▸ CONSIGNE A
Recopiez le passage du texte de référence qui commence par « Saisine de la » et se poursuit jusqu'à « M. Bidaud, membres. ».
▸ CONSIGNE B
D'après le texte de référence, quelle loi sanctionne pénalement le non-respect de l'interdiction des casinos ?

▸ TEXTE DE RÉFÉRENCE
CONSEIL DE LA CONCURRENCE

Décision

Saisine de la société le casino du Lac de la Magdeleine

COMPOSITION DE LA JURIDICTION

Délibéré sur le rapport oral de Mme Wibaux, par M. Nasse, vice-président, présidant la séance, M. Piot, M. Bidaud, membres.

Conseil Conc. n° 05-D-20

13 mai 2005

Le Conseil de la concurrence (section I),

Vu la lettre enregistrée le 28 février 2005 sous les numéros 05/0012 F et 05/0013 M, par laquelle la société le casino du Lac de la Magdeleine a saisi le Conseil de la concurrence de pratiques mises en œuvre par les groupes Accor casinos (devenu groupe Lucien Barrière) et Partouche sur le marché de l'exploitation des jeux de hasard; Vu les articles 81 et 82 du traité instituant la Communauté européenne ; Vu le livre IV du Code de commerce relatif à la liberté des prix et de la concurrence et le décret 2002-689 du 30 avril 2002 fixant les conditions de son application ; Vu les observations présentées par les groupes Accor casinos (devenu groupe Lucien Barrière) et Partouche et par le commissaire du Gouvernement ; Vu les autres pièces du dossier ; La rapporteure, le rapporteur général, le commissaire du Gouvernement et les représentants des groupes Accor casinos (devenu groupe Lucien Barrière), Partouche et du Casino du Lac de la Magdeleine, entendus lors de la séance du 20 avril 2005 ; Les représentants du ministre de l'Intérieur, de la Sécurité intérieure et des Libertés locales étant entendus au titre de l'article L. 463-7 du Code de commerce ; Adopte la décision suivante :

I. Constatations

A. LE CONTEXTE LÉGISLATIF ET RÉGLEMENTAIRE

1. Inventés à Venise au XVIIème siècle, les casinos qui apparaissent en France au XVIIIème siècle, sont successivement interdits par le Code pénal de 1804, puis par la loi du 18 juillet 1836, prohibant les jeux d'argent dans les lieux publics, et enfin par la loi du 12 juillet 1983, qui sanctionne pénalement le non-respect de l'interdiction. Ils sont cependant tolérés (sauf dans les îles ou colonies françaises), et même autorisés sous le Directoire, puis réglementés par un décret de 1806 qui limite, néanmoins, leur implantation aux stations thermales et balnéaires, décret dont la légalité sera, plus tard, contestée par le Conseil d'Etat (Commune de Neris les Bains-18 avril 1902).

▸ DONNÉES SOURCES

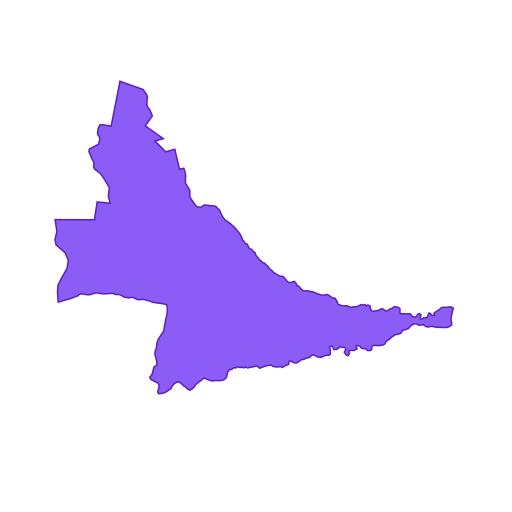 Kajiado North, Rift Valley, Kenya, rotated 9°
{"feature_id": "3690345B68273600363858", "entity_name": "Kajiado North", "entity_type": "district", "adm_level": 2, "iso_a3": "KEN", "parent_name": "Kenya", "parent_adm1": "Rift Valley", "projection": "orthographic", "projection_center": [36.729, -1.37], "detail": "fine", "context": "isolated", "style": "filled", "palette": "violet", "viewbox_px": 512, "rotation_deg": 9, "n_neighbors": 0, "source": "geoboundaries", "source_scale": "gbopen_adm2", "svg_char_len": 5315}
<svg xmlns="http://www.w3.org/2000/svg" viewBox="0 0 512 512"><g transform="rotate(9 256 256)"><path d="M458.7,280.2L459.0,276.7L456.9,275.7L454.9,276.1L452.2,276.9L449.5,277.3L447.5,277.7L446.4,279.2L441.9,283.4L440.8,284.7L441.3,286.7L439.0,287.1L437.4,285.6L435.8,285.2L434.3,290.2L431.3,290.8L429.9,292.3L428.2,292.6L428.0,290.2L428.3,288.4L426.7,287.3L424.8,288.2L424.1,290.5L422.4,291.5L419.7,291.1L417.3,288.9L414.8,289.5L412.6,289.7L410.0,290.1L407.3,290.3L406.7,287.8L406.5,285.6L404.7,284.5L403.0,284.3L400.5,284.5L398.6,286.4L396.3,287.6L394.8,289.4L392.7,290.1L390.0,288.5L387.9,288.5L386.1,290.2L384.0,291.0L381.7,291.9L379.6,292.4L377.4,290.8L376.7,287.8L374.2,286.8L372.9,288.1L371.1,286.9L369.5,287.8L367.6,287.4L366.3,288.3L364.5,289.7L362.4,290.5L360.1,290.9L358.1,291.9L356.3,291.6L354.8,291.1L352.9,290.9L350.5,291.6L347.4,291.4L344.3,290.7L343.0,288.0L340.6,285.3L338.0,285.4L335.5,284.1L333.5,283.2L331.8,282.8L330.0,283.8L327.4,284.4L325.5,284.1L323.8,283.9L322.0,283.5L319.7,282.9L317.1,282.5L314.4,282.5L312.1,282.2L310.3,282.8L307.7,282.8L305.0,281.0L303.3,279.3L301.5,278.9L299.1,276.0L297.7,275.1L295.9,275.9L293.8,277.1L292.1,276.8L290.5,276.0L288.5,274.0L287.3,272.9L285.4,271.9L283.8,272.2L282.2,272.0L280.2,271.3L278.1,270.4L275.5,269.2L273.8,267.7L271.6,266.7L269.3,264.3L267.0,263.0L265.7,261.7L263.6,261.5L261.5,259.9L259.4,258.7L257.9,257.1L255.9,255.5L254.7,253.1L252.3,251.7L251.0,250.2L249.0,249.9L247.2,248.4L246.4,247.0L245.3,245.7L242.9,245.1L241.8,243.3L240.3,242.6L239.8,241.0L238.3,239.0L237.1,237.1L235.8,235.9L234.1,234.3L232.3,232.8L230.3,231.0L227.9,229.6L225.3,227.8L222.7,226.6L220.1,225.3L217.6,223.2L215.9,221.3L214.2,218.5L212.7,216.2L210.5,215.0L208.6,213.2L206.2,213.2L196.8,213.7L194.2,216.4L190.6,216.7L188.6,215.7L181.4,208.1L181.1,205.9L180.5,201.7L174.9,195.0L174.1,189.6L173.9,187.5L173.4,185.9L171.8,182.1L170.9,180.6L166.9,182.3L160.0,165.5L159.1,163.3L150.5,167.2L138.2,158.2L146.1,154.6L126.3,144.8L131.7,133.9L129.8,130.6L127.5,127.3L126.1,126.5L124.9,124.4L124.2,121.5L123.9,115.9L122.8,113.8L120.4,111.3L118.3,109.2L94.3,104.7L94.2,108.4L92.6,150.3L83.9,150.4L81.2,150.9L80.2,154.8L80.2,159.4L81.1,161.3L82.8,162.9L83.4,165.7L83.0,170.2L81.0,171.7L77.1,174.6L74.7,176.3L74.6,178.9L76.1,181.3L78.9,186.0L80.8,188.3L81.5,190.0L81.7,191.9L81.9,194.1L83.7,195.9L89.4,198.8L94.7,204.4L100.4,211.4L100.8,220.0L101.5,221.8L102.4,223.7L103.7,226.7L90.7,227.4L90.7,242.6L90.8,245.5L72.6,248.3L51.9,251.5L54.6,260.1L55.5,263.0L54.9,271.3L56.8,276.3L66.9,282.6L71.3,289.6L71.3,297.8L67.5,307.9L65.0,315.5L65.6,323.1L67.8,332.5L73.4,329.9L76.1,328.6L80.3,326.7L83.5,324.6L85.8,323.6L87.0,322.2L88.5,320.9L91.5,320.6L95.9,320.7L98.3,320.1L101.4,318.5L103.9,317.3L105.9,317.4L109.3,317.4L112.0,317.1L114.6,316.6L117.1,316.0L119.4,315.5L121.3,315.4L122.8,316.1L125.1,315.7L127.6,315.5L130.1,316.3L131.9,317.2L134.3,317.3L136.9,317.3L138.8,316.6L140.6,316.2L142.4,316.5L144.8,317.4L147.5,317.5L150.2,316.6L152.0,316.5L157.4,317.0L159.9,317.6L162.9,317.9L170.8,317.7L175.3,318.1L176.5,320.9L177.1,325.4L177.1,328.4L176.7,333.4L176.7,336.9L176.6,341.3L176.6,344.3L176.0,345.9L173.9,350.2L172.4,353.9L171.8,356.8L171.8,359.1L171.9,361.1L172.0,363.2L171.3,365.4L171.5,368.7L172.6,371.5L174.1,374.8L175.3,378.8L172.6,381.6L171.9,388.7L171.3,390.3L170.0,392.3L171.7,394.4L174.0,395.3L176.2,396.0L179.0,396.8L180.6,399.1L180.7,401.1L180.1,405.7L181.3,407.3L183.6,406.7L186.0,405.8L187.6,405.1L192.8,400.2L193.5,397.6L195.6,394.5L198.2,392.6L200.5,392.7L202.8,394.1L205.2,395.8L206.8,396.4L209.3,398.1L211.8,398.9L213.9,397.0L215.5,395.0L216.5,392.5L218.0,390.8L224.0,384.6L226.3,385.3L229.3,385.8L231.3,386.3L233.1,386.0L236.1,385.2L239.8,384.8L241.5,384.3L243.6,383.3L245.4,381.3L246.0,378.8L246.2,375.1L247.7,372.3L250.1,371.6L251.4,369.7L253.4,369.9L254.9,368.4L257.6,368.6L259.9,368.1L261.6,368.4L262.8,367.2L265.1,367.9L268.2,366.7L270.9,365.8L273.8,364.6L275.8,365.3L277.2,366.3L279.3,365.0L282.6,363.2L284.6,362.4L286.5,361.8L288.2,361.2L289.8,362.3L291.7,362.6L295.6,362.0L297.6,361.3L299.6,362.0L301.6,360.1L303.6,358.8L305.3,357.8L304.9,355.8L305.8,354.2L307.9,354.8L309.7,355.4L312.5,355.4L315.5,353.0L317.1,351.2L319.6,350.6L320.9,349.4L322.8,348.6L325.0,347.7L326.1,345.9L328.0,344.6L330.8,345.5L333.4,346.2L336.3,345.9L339.8,343.5L341.9,342.9L343.7,342.7L344.8,341.4L344.1,336.9L342.8,334.5L344.7,333.0L346.4,334.3L347.5,336.2L350.0,335.8L351.8,334.3L353.0,332.6L354.7,332.6L356.3,332.6L358.2,332.5L359.4,333.9L358.2,337.2L360.7,339.7L362.3,340.2L363.4,338.6L363.0,336.7L362.9,334.8L365.0,334.3L367.7,334.0L370.4,331.9L369.3,330.3L369.1,328.7L372.7,328.8L374.2,330.3L376.3,330.8L378.9,330.4L380.7,331.9L383.4,331.6L384.9,330.4L384.6,328.5L385.1,326.7L386.4,325.7L388.6,325.6L390.8,325.4L392.5,325.0L395.2,324.1L397.1,322.6L397.9,319.9L399.3,318.6L400.8,317.3L402.9,314.6L404.3,313.4L406.0,311.9L408.3,311.0L409.9,310.5L411.2,309.5L412.3,306.8L413.8,305.8L415.6,305.1L417.8,303.9L419.2,301.7L420.3,300.2L422.6,298.4L425.3,297.9L427.7,298.9L429.8,298.4L431.7,297.7L433.2,298.3L435.2,299.2L437.0,299.2L438.9,298.6L440.5,297.9L442.9,298.1L444.6,298.1L446.9,298.0L448.9,297.7L451.6,297.4L454.1,297.1L456.1,296.6L458.2,295.4L460.1,293.4L459.7,291.4L458.8,289.1L458.2,286.1L458.6,282.6L458.7,280.2Z" fill="#8b5cf6" stroke="#5b21b6" stroke-width="1.5"/></g></svg>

▸ CORRIGÉ A
Saisine de la société le casino du Lac de la Magdeleine

COMPOSITION DE LA JURIDICTION

Délibéré sur le rapport oral de Mme Wibaux, par M. Nasse, vice-président, présidant la séance, M. Piot, M. Bidaud, membres.

▸ CORRIGÉ B
La loi du 12 juillet 1983.